(Reading passage):
::::::
# Vapour boots for Lotus Lights?



## magnation (Feb 10, 2015)

I use a vapor boot for a 4 gang box attached to a rough in plate.


----------



## JoeAPinkley (Apr 3, 2016)

I had never used vapor boot before. I think it's great.


----------



## PlugsAndLights (Jan 19, 2016)

I haven't tried this yet, but here's what I'm thinking of doing.
-cut 2 pieces of 2x4 to go between the rafters/trusses
-cut a piece of vapour barrier about 3'x3'
-put one of the 2x4's between the trusses with one end of the 
VB draped over it and screw it in place through the trusses
-put other 2x4 in place 1 to 2' away
-drill a hole through one of the 2x4's for the nmd to enter 
-drill this hole from the "inside out" and stop before going through 
the vapour barrier - just stab a hole through the VP so it'll fit
tight around the nmd
-bring the nmd in 
-RI done 

I figure it'll take 5 mins. Really cheap and possibly free as the 2x4 
and VB are often on sight.
::::::
(Provided material):

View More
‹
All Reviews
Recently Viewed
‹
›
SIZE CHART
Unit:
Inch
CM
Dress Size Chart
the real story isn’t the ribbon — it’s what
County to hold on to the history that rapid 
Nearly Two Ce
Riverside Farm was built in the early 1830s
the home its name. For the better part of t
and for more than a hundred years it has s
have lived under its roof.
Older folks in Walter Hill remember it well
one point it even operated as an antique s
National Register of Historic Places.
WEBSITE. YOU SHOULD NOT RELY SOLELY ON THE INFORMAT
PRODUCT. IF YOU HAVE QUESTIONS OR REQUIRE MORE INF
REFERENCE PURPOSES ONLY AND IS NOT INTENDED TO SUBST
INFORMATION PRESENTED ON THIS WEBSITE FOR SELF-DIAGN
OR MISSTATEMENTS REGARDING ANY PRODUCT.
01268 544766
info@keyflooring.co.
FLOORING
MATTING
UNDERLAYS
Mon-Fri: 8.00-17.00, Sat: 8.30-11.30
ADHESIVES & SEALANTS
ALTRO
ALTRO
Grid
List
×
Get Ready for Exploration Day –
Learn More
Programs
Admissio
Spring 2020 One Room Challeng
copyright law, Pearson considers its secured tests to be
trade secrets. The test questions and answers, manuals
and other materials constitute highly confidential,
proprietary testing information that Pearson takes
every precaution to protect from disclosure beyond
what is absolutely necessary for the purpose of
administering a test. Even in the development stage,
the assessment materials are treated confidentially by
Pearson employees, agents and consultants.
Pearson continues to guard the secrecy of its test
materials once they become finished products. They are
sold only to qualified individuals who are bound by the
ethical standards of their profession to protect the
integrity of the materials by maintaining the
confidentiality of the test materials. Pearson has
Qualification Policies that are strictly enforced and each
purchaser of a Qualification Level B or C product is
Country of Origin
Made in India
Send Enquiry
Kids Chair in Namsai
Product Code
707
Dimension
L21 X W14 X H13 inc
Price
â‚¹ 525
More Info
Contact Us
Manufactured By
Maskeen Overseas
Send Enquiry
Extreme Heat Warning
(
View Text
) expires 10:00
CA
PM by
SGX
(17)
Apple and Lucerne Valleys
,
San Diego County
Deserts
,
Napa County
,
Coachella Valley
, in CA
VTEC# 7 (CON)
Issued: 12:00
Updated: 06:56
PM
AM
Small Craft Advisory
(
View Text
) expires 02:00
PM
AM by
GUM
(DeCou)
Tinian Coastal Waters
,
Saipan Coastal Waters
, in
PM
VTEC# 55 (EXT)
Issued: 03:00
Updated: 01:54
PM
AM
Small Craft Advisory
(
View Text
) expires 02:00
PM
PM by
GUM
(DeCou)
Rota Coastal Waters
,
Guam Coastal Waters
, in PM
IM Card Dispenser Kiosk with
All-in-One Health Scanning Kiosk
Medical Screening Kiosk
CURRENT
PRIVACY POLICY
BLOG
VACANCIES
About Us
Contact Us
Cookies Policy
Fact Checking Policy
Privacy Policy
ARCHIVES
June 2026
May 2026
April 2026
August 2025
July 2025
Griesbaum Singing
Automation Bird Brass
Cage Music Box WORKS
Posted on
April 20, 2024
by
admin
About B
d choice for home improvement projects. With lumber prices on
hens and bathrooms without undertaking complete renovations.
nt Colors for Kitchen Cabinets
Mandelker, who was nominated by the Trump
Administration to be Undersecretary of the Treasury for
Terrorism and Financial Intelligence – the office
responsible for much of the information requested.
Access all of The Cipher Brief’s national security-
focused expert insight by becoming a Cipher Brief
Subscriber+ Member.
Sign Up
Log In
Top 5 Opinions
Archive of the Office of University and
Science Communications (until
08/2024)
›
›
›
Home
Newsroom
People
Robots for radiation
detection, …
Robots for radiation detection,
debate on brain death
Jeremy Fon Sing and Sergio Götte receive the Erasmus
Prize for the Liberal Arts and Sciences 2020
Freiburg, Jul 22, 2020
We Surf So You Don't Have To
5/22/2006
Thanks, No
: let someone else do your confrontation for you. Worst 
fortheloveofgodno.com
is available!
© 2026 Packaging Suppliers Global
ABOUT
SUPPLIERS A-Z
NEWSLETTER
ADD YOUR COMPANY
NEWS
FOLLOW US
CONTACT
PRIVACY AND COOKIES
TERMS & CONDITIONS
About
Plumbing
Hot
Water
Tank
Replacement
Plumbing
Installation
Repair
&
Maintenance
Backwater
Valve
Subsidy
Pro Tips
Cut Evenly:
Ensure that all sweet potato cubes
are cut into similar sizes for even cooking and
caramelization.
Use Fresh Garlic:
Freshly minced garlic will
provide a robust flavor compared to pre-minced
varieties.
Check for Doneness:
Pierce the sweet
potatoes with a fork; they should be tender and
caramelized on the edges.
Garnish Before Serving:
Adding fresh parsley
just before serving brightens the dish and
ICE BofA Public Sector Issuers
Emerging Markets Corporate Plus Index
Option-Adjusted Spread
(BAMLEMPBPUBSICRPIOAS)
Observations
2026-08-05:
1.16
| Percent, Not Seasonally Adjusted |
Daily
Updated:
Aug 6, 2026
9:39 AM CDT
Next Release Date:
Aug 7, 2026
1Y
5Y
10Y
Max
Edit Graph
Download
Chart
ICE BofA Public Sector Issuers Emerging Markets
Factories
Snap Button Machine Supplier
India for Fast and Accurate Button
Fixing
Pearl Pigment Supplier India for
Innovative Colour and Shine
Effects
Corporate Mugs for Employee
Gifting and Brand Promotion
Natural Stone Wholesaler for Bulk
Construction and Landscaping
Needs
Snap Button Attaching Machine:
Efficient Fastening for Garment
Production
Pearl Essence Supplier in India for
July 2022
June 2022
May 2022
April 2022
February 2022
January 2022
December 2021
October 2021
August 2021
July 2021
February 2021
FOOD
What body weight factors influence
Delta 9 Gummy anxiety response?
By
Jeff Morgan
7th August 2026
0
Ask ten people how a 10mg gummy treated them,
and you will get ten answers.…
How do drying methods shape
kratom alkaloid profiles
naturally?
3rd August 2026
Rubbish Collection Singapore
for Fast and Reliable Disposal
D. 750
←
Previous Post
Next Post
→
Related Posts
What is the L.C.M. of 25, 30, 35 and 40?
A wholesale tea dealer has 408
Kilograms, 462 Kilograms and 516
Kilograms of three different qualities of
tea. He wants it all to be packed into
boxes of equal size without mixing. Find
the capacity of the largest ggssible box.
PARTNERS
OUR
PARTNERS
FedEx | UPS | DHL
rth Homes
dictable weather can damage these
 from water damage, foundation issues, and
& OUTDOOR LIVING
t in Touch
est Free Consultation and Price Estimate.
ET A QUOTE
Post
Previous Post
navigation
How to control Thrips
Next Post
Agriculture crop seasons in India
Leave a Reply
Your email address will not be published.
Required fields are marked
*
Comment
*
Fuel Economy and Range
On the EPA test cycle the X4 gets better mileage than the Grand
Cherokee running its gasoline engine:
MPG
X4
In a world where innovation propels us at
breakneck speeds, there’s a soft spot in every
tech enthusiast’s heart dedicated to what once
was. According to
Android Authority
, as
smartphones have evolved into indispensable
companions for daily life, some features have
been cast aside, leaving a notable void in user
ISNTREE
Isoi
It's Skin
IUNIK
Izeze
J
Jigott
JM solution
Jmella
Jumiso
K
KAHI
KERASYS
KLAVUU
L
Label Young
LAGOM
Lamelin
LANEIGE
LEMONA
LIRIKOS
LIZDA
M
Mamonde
::::::
(Questions):
a - In the thread on vapor boots for Lotus lights, how would you translate the sentence "I haven't tried this yet, but here's what I'm thinking of doing." into Spanish?
b - In the thread on vapor boots for Lotus lights, what size piece of vapour barrier does PlugsAndLights plan to cut?

(Solved problems):
a - Todavía no he probado esto, pero esto es lo que estoy pensando hacer.

b - About 3'x3'.